• [Materials provided]
******

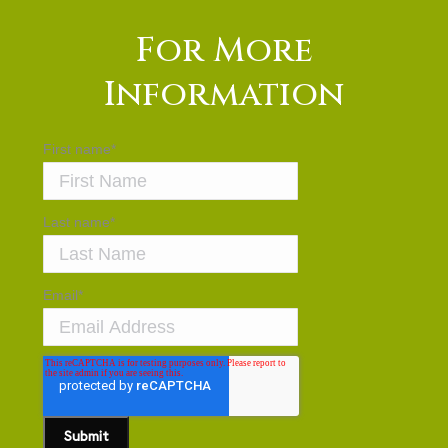
For More
Information
First name
*
Last name
*
Email
*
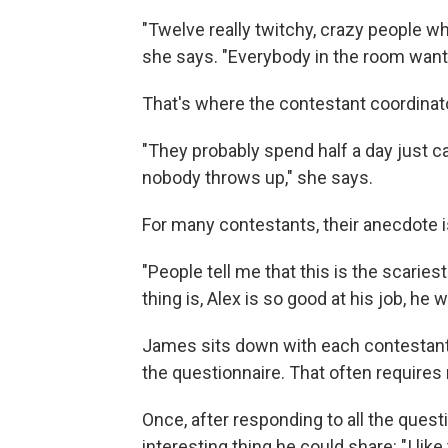
"Twelve really twitchy, crazy people wh
she says. "Everybody in the room want
That's where the contestant coordinat
"They probably spend half a day just 
nobody throws up," she says.
For many contestants, their anecdote i
"People tell me that this is the scaries
thing is, Alex is so good at his job, he w
James sits down with each contestant 
the questionnaire. That often requires
Once, after responding to all the ques
interesting thing he could share: "I like 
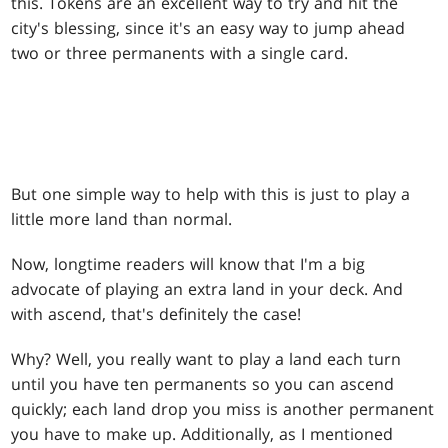
this. Tokens are an excellent way to try and hit the
city's blessing, since it's an easy way to jump ahead
two or three permanents with a single card.
But one simple way to help with this is just to play a
little more land than normal.
Now, longtime readers will know that I'm a big
advocate of playing an extra land in your deck. And
with ascend, that's definitely the case!
Why? Well, you really want to play a land each turn
until you have ten permanents so you can ascend
quickly; each land drop you miss is another permanent
you have to make up. Additionally, as I mentioned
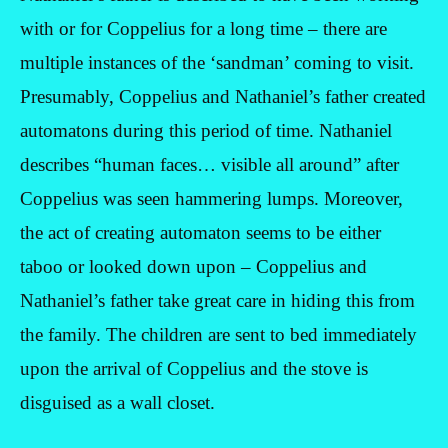
with or for Coppelius for a long time – there are
multiple instances of the ‘sandman’ coming to visit.
Presumably, Coppelius and Nathaniel’s father created
automatons during this period of time. Nathaniel
describes “human faces… visible all around” after
Coppelius was seen hammering lumps. Moreover,
the act of creating automaton seems to be either
taboo or looked down upon – Coppelius and
Nathaniel’s father take great care in hiding this from
the family. The children are sent to bed immediately
upon the arrival of Coppelius and the stove is
disguised as a wall closet.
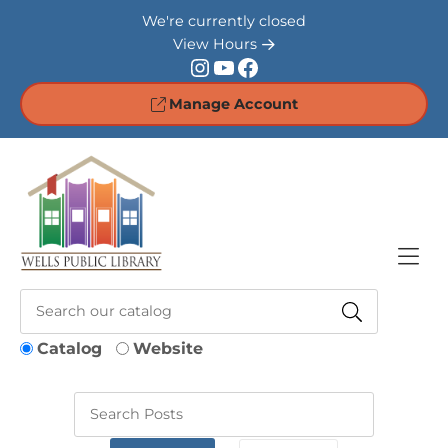
Skip to Menu
Skip to Content
Skip to Footer
We're currently closed
View Hours
Instagram
YouTube
Facebook
Manage Account
Catalog
Website
Keywords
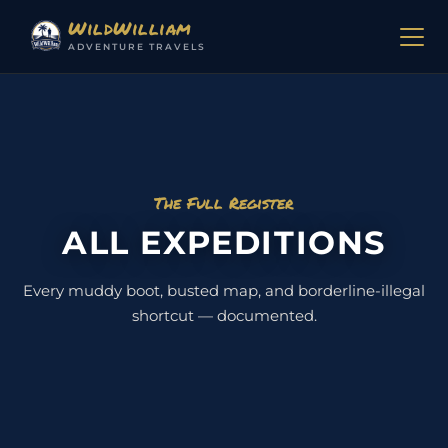
Skip to content
WildWilliam
ADVENTURE TRAVELS
The Full Register
ALL EXPEDITIONS
Every muddy boot, busted map, and borderline-illegal
shortcut — documented.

******

• [Required action]
Could you output every entry exactly as written, skipping the pictures?

• [Exercise solution]
For More
Information
First name
*
Last name
*
Email
*
"Twelve really twitchy, crazy people wh
she says. "Everybody in the room want
That's where the contestant coordinat
"They probably spend half a day just 
nobody throws up," she says.
For many contestants, their anecdote i
"People tell me that this is the scaries
thing is, Alex is so good at his job, he w
James sits down with each contestant 
the questionnaire. That often requires
Once, after responding to all the ques
interesting thing he could share: "I like 
this. Tokens are an excellent way to try and hit the
city's blessing, since it's an easy way to jump ahead
two or three permanents with a single card.
But one simple way to help with this is just to play a
little more land than normal.
Now, longtime readers will know that I'm a big
advocate of playing an extra land in your deck. And
with ascend, that's definitely the case!
Why? Well, you really want to play a land each turn
until you have ten permanents so you can ascend
quickly; each land drop you miss is another permanent
you have to make up. Additionally, as I mentioned
with or for Coppelius for a long time – there are
multiple instances of the ‘sandman’ coming to visit.
Presumably, Coppelius and Nathaniel’s father created
automatons during this period of time. Nathaniel
describes “human faces… visible all around” after
Coppelius was seen hammering lumps. Moreover,
the act of creating automaton seems to be either
taboo or looked down upon – Coppelius and
Nathaniel’s father take great care in hiding this from
the family. The children are sent to bed immediately
upon the arrival of Coppelius and the stove is
disguised as a wall closet.
Skip to Menu
Skip to Content
Skip to Footer
We're currently closed
View Hours
Instagram
YouTube
Facebook
Manage Account
Catalog
Website
Keywords
Skip to content
WildWilliam
ADVENTURE TRAVELS
The Full Register
ALL EXPEDITIONS
Every muddy boot, busted map, and borderline-illegal
shortcut — documented.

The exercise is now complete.